Apache Beam project

This page contains the details of a technical writing project accepted for Google Season of Docs.

Project summary

Open source organization:
Apache Beam
Technical writer:
Sruthi Sree Kumar
Project name:
Update of the runner comparison page / capability matrix
Project length:
Standard length (3 months)

Project description

Apache Beam is a unified platform for defining both batch and stream processing pipelines. Apache Beam lets you define a model to represent and transform datasets irrespective of any specific data processing platform. Once defined, you can run it on any of the supported run-time frameworks (runners) which includes Apache Apex, Apache Flink, Apache Spark, and Google Cloud Dataflow. Apache Beam also comes with different SDK’s which let you write your pipeline in programming languages such as Java, python and GO.

I am submitting my application for the GSOD on “Update of the runner comparison page/capability matrix”. As Apache Beam supports multiple runners and SDK, a new user will be confused to choose between them. The current documentation of different runners gives a very brief overview of the runner. My idea is to add more comprehend details of each runner on the particular runner documentation page. Also, I would like to update the description of the example word count project to add a detailed explanation. For this, my plan is to try every word count example locally in my machine and find out if some steps are missing and add more explanation on the process. Another thing which I have noticed is that the documentation for the runners does not follow any pattern(Few has got an overview section while others start with how to use or the prerequisite or some random title). I will update all of them to follow a single simple pattern.

I plan to add a new page to describe each runner and provide a descriptive narration to each of them[BEAM-3220]. From this page, users can redirect to the detailed description page of each runner and the capability matrix. I also plan to add a descriptive comparison of each runner here. Currently, I am using Beam NEXMark for benchmarking Flink runners for my master thesis. As I am completely aware of NEXMark benchmarking, I would like to include the benchmarking results of each runner in both batch and streaming mode here(BEAM-2944). I would also update the NEXMark documentation if I find out any parameters/ configuration are missing/removed. Before when I was using Flink runner I was stuck initially as one of the parameters was missing in the documentation. But now as I am more familiar with the NEXMark code base as well it would be easier for me to benchmark the runners and add the metrics. In this same page, I would like to include a brief summary of the production readiness of each runner.

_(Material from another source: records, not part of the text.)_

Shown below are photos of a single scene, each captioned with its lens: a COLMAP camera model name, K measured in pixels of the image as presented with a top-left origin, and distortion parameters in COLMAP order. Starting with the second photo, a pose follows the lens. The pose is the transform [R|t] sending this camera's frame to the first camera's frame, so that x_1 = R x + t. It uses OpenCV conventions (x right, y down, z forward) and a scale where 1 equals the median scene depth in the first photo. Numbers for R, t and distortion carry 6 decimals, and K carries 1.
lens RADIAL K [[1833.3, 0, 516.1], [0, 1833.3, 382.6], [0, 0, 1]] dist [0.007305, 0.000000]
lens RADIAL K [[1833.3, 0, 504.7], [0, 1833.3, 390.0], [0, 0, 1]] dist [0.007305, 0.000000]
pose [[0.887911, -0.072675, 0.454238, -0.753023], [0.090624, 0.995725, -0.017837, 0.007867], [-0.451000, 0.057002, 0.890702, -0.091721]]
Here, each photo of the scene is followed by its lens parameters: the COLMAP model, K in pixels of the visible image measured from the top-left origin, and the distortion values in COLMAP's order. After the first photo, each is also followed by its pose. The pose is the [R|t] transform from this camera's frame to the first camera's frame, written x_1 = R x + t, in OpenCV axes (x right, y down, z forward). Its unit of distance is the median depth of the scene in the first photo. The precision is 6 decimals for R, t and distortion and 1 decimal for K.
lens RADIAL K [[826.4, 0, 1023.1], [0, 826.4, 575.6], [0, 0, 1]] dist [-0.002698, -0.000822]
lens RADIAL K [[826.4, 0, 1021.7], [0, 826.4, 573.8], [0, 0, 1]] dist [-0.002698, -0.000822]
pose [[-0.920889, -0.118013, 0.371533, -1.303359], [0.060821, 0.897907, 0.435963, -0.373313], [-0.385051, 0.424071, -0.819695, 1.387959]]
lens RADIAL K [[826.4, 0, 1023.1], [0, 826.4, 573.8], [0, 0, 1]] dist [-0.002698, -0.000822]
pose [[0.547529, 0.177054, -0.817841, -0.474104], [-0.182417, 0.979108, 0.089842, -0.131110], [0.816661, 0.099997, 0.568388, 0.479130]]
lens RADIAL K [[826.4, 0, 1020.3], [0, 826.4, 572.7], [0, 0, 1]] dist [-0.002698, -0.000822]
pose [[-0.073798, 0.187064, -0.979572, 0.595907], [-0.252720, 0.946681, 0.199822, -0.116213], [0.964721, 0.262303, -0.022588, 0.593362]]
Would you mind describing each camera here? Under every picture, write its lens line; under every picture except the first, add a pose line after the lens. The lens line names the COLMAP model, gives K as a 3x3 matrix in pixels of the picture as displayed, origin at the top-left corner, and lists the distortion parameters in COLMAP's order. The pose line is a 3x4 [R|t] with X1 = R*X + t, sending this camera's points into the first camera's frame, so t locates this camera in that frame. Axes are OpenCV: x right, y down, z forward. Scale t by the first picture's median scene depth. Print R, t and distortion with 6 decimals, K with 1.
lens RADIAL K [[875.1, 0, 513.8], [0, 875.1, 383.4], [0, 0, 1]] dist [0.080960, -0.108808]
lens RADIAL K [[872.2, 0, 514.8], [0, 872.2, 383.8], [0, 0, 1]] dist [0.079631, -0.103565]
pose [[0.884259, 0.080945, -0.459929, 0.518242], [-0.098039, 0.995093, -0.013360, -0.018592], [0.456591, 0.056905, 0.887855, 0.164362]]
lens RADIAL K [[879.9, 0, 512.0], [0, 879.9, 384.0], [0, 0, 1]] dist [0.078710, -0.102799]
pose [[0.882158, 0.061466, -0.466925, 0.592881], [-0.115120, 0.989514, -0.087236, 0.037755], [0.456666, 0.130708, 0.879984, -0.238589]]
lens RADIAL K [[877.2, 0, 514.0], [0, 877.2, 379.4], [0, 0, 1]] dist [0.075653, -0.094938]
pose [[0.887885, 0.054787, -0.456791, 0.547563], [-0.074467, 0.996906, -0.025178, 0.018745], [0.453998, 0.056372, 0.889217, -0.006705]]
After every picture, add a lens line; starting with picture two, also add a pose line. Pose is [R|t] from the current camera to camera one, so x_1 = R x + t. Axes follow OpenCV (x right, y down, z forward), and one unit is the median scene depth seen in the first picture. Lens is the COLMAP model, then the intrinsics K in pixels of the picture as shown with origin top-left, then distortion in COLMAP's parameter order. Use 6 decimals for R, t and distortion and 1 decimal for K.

In the current documentation, the support for classic/portable runner is included in each runner description page. I think it's also better to bring them all at one place, either in the capability matrix or in the newly added description page. Also, currently, the portability support is maintained in a separate google sheet which I would like to merge to the compatibility matrix. https://docs.google.com/spreadsheets/d/1KDa_FGn1ShjomGd-UUDOhuh2q73de2tPz6BqHpzqvNI/edit#gid=0). As part of this task, I plan to include all the major/minor corrections which are mentioned in BEAM-2888.

I consider GSoD as an opportunity to step into open source contributions. I will continue to contribute to open source projects especially Beam and would like to continue as an active community member. As Apache Beam has got an active community with continuous features being developed, I think there is always a scope to improve the documentation to make it updated. Also, I would like to contribute to the development work as well. If I have sound knowledge in Beam, I can also help the user community as I always got help from the community when I started with Beam.

I believe that I am the right person for this project because:

  1. I am a distributed systems enthusiast who is trying to understand the internals of data processing systems.
  2. I have experience in working with Apache Beam and Apache Flink as a user.
  3. I have already understood Apache Beam and Apache Flink code base as a developer.
  4. I have done a project to compare different beam runners.
  5. I have experience in writing technical blogs to explain concepts of big data processing and distributed systems.
  6. Currently, I am working on my master thesis to improve the performance of Apache Flink state backend for which I am using Apache Beam NEXMark implementation for benchmarking and I have contributed to updating Apache Beam documentation.
  7. As I have 4 years of work experience as a software developer, I have written multiple technical design documents and product documentation and Readme files(which I do not have access right now).
  8. I write documentation in such a way that anyone without previous knowledge will understand it at first glance.